Study text:

Finite-lived intangible assets are tested for impairment when events or changes in circumstances indicate that the carrying value of the asset may not be recoverable. Intangible assets that are not subject to amortization are tested for impairment annually and more frequently if events or changes in circumstances indicate that is more likely than not, meaning more than 50%, that the asset is impaired.

 

 

 

 12 

 

 

The value of the exploitation mining concessions owned by Baltum has yet to be independently substantiated by a valuation or any level of feasibility study. As of September 30, 2024, and December 31, 2023, these mining concessions had a value of $-0- and $-0-, respectively on the Company’s condensed consolidated balance sheets.

 

Restructuring and Other Charges

 

We continually perform strategic reviews and assess the returns on our businesses. In the event that this results in a plan to restructure the operations of our business, we record an accrual for severance and other exit costs under the provisions of the relevant accounting guidance.

 

Additionally, in the event of restructuring plans, write-downs of long-lived assets may occur. Two types of assets are impacted: assets to be disposed of by sale and assets to be abandoned. Assets to be disposed of by sale are measured at the lower of the carrying amount or estimated net proceeds from the sale. Assets to be abandoned with no remaining future service potential are written down to amounts expected to be recovered. The useful life of assets to be abandoned that have a remaining future service potential is adjusted and depreciation is recorded over the adjusted useful life.

 

Research and Development

 

Research and development costs are expensed as incurred.

 

Foreign Currency

 

The reporting currency of the Company is the U.S. dollar. The functional currency of Baltum, the Company’s wholly-owned subsidiary, is the Chilean Peso. The assets and liabilities of Baltum are translated into U.S. dollars based on exchange rates at the end of each reporting period. Expenses are translated at average exchange rates during the reporting period. Gains and losses arising from the translation of assets and liabilities are included as a component of accumulated other comprehensive income or loss within the Company’s condensed consolidated balance sheets. Gains and losses resulting from foreign currency transactions are reflected within the Company’s condensed consolidated statements of operations. Transactions denominated in foreign currency other than our functional currency of the foreign operation are recorded upon initial recognition at the exchange rate at the date of the transaction. After initial recognition, monetary assets and liabilities denominated in foreign currency are remeasured at each reporting date into the functional currency at the exchange rate at that date. The Company has not utilized foreign currency hedging strategies to mitigate the effect of its foreign currency exposure. We recorded transaction and remeasurement gains of $-0- million and $-0- million for the three-months ended September 30, 2023 and 2024, respectively, and $-0- million and $-0- million for the nine-months ended September 30, 2023 and 2024, respectively.

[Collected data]
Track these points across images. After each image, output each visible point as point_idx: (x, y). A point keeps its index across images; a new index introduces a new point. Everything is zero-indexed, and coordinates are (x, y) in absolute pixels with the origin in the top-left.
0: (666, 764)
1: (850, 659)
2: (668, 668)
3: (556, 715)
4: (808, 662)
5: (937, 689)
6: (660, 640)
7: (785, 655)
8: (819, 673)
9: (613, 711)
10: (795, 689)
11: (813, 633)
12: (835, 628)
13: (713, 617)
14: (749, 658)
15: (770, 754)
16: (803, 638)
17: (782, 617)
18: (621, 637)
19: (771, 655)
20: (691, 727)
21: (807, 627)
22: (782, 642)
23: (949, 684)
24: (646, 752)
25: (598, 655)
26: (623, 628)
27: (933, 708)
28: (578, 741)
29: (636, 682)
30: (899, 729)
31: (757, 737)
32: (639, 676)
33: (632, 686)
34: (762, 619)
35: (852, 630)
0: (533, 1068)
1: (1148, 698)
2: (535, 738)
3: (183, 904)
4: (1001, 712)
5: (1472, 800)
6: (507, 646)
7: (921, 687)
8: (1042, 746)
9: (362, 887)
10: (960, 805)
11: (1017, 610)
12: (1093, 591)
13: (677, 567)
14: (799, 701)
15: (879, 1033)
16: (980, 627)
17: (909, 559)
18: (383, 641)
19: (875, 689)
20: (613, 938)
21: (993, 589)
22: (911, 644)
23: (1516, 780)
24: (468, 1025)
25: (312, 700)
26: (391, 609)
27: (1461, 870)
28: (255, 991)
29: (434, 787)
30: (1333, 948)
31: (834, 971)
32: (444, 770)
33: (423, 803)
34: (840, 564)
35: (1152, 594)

==

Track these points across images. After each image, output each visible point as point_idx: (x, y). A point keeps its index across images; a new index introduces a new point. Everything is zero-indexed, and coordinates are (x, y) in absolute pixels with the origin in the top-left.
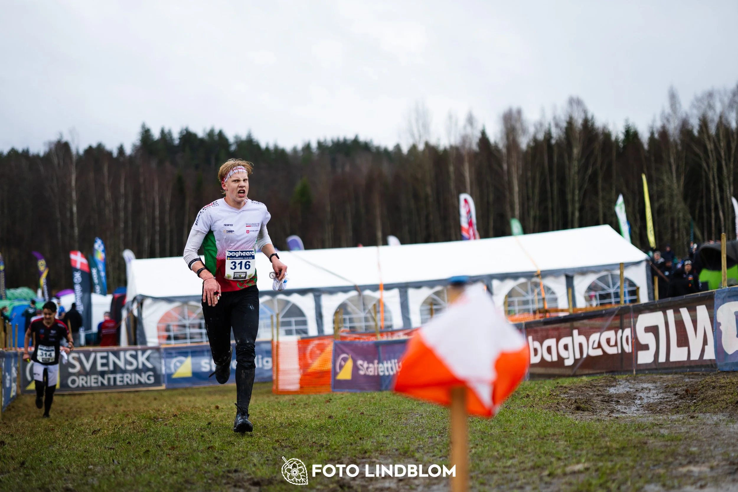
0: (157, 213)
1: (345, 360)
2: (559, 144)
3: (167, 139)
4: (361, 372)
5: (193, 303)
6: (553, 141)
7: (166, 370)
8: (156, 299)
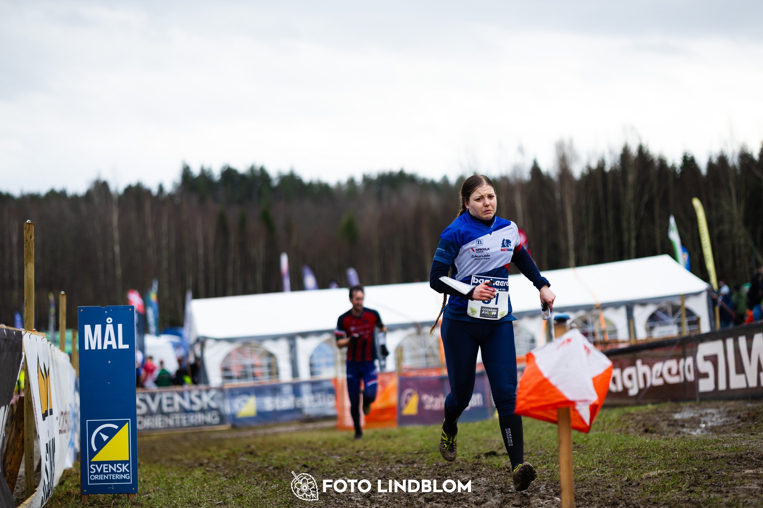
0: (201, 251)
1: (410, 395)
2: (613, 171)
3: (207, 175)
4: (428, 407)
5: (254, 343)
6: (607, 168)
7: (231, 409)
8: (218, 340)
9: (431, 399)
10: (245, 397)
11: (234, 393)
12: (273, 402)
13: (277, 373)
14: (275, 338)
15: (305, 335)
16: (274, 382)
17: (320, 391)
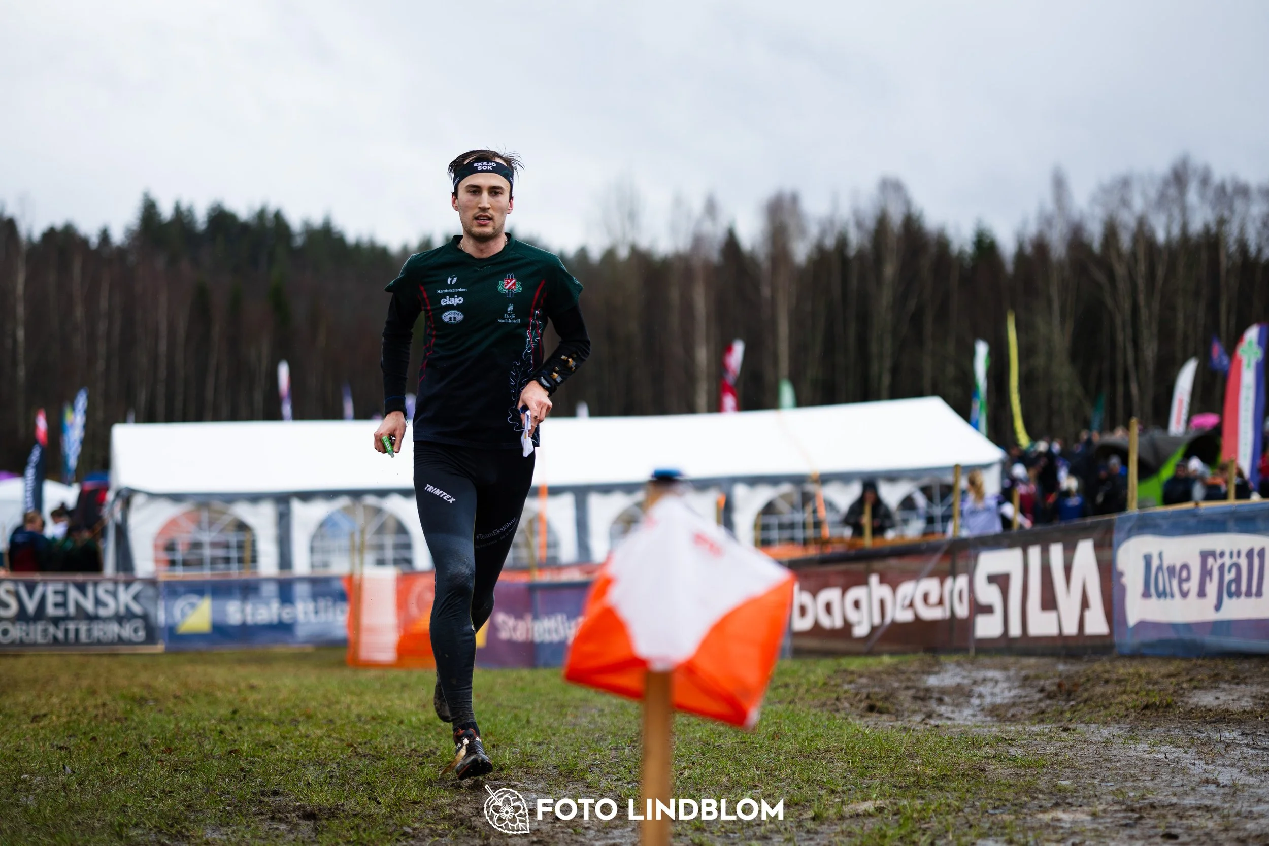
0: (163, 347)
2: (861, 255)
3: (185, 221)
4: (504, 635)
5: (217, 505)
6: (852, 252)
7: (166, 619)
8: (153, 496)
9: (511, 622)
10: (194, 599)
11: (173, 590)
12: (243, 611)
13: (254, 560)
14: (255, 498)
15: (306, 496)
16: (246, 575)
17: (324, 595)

Problems and tasks:
a – In the accounting policies text, what is the functional currency of Baltum?
b – In the accounting policies text, rewrite the paragraph beginning "Additionally, in the event of restructuring plans" as a short bulleted list that keeps its main facts.

Answers per task:
a – The Chilean Peso.

b –
- Restructuring plans may lead to write-downs of long-lived assets.
- Two types of assets are affected: assets to be disposed of by sale and assets to be abandoned.
- Assets to be disposed of by sale are measured at the lower of the carrying amount or estimated net proceeds from the sale.
- Assets to be abandoned with no remaining future service potential are written down to amounts expected to be recovered.
- For assets to be abandoned that still have future service potential, the useful life is adjusted and depreciation is recorded over the adjusted useful life.